• EXCERPT:
-*-*-
Australian mayor may sue ChatGPT in a ‘landmark’ defamation case

ChatGPT had wrongly declared that the mayor had served time in prison for bribery.
Baba Tamim
OpenAI CEO Sam Altman.
OpenAI CEO Sam Altman.

Wikimedia Commons 

An Australian mayor has threatened to sue OpenAI for false allegations that he served time in prison for bribery.

Brian Hood, the mayor of Australia's Hepburn Shire, plans to sue OpenAI's owner if the company does not retract the ChatGPT's inaccurate statements, according to a report by Reuters on Wednesday. 

"It would potentially be a landmark moment in the sense that it's applying this defamation law to a new area of artificial intelligence and publication in the I.T. space," James Naughton, a lawyer at Hood's law company Gordon Legal, told Reuters. 

"He's an elected official, his reputation is central to his role," said Naughton.

Hood used the public record to expose corporate wrongdoing. Therefore, it matters to him "if people in his community are accessing this material."

In a letter to OpenAI, Hood's attorneys warned that if the firm didn't correct the incorrect information within 28 days, Hood might file a lawsuit.
-*-*-
• ASSIGNMENT 1:
Answer these questions from the article about the Australian mayor above:
(a) Which shire is Brian Hood the mayor of?
(b) At which law firm does James Naughton work?
(c) How many days did Hood's attorneys give OpenAI to correct the information?
• ASSIGNMENT 2: Reproduce the part of the article about the Australian mayor starting with "Hood used the" and going on through "file a lawsuit.".
• ASSIGNMENT 3: List every person the article about the Australian mayor names with both a first name and a surname.
-*-*-
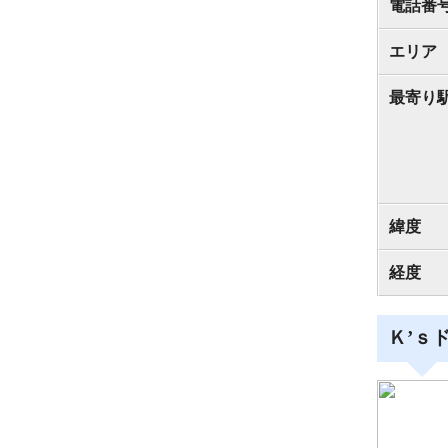
電話番
エリア
最寄り
緯度
経度
Ｋ’ｓ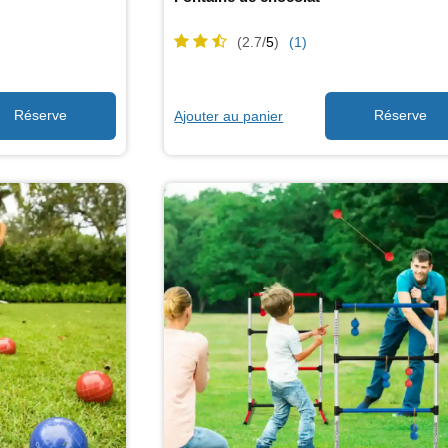
(2.7/
5
)
(1)
Ajouter au panier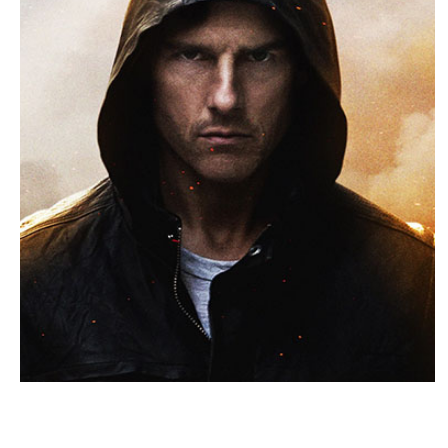
CINEMA AMÉRICAIN
Tom Cruise sera dans Top Gun 2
-*-*-
• OUTPUT 1:
(a) Hepburn Shire
(b) Gordon Legal
(c) 28 days

• OUTPUT 2:
Hood used the public record to expose corporate wrongdoing. Therefore, it matters to him "if people in his community are accessing this material."

In a letter to OpenAI, Hood's attorneys warned that if the firm didn't correct the incorrect information within 28 days, Hood might file a lawsuit.

• OUTPUT 3:
- Baba Tamim
- Sam Altman
- Brian Hood
- James Naughton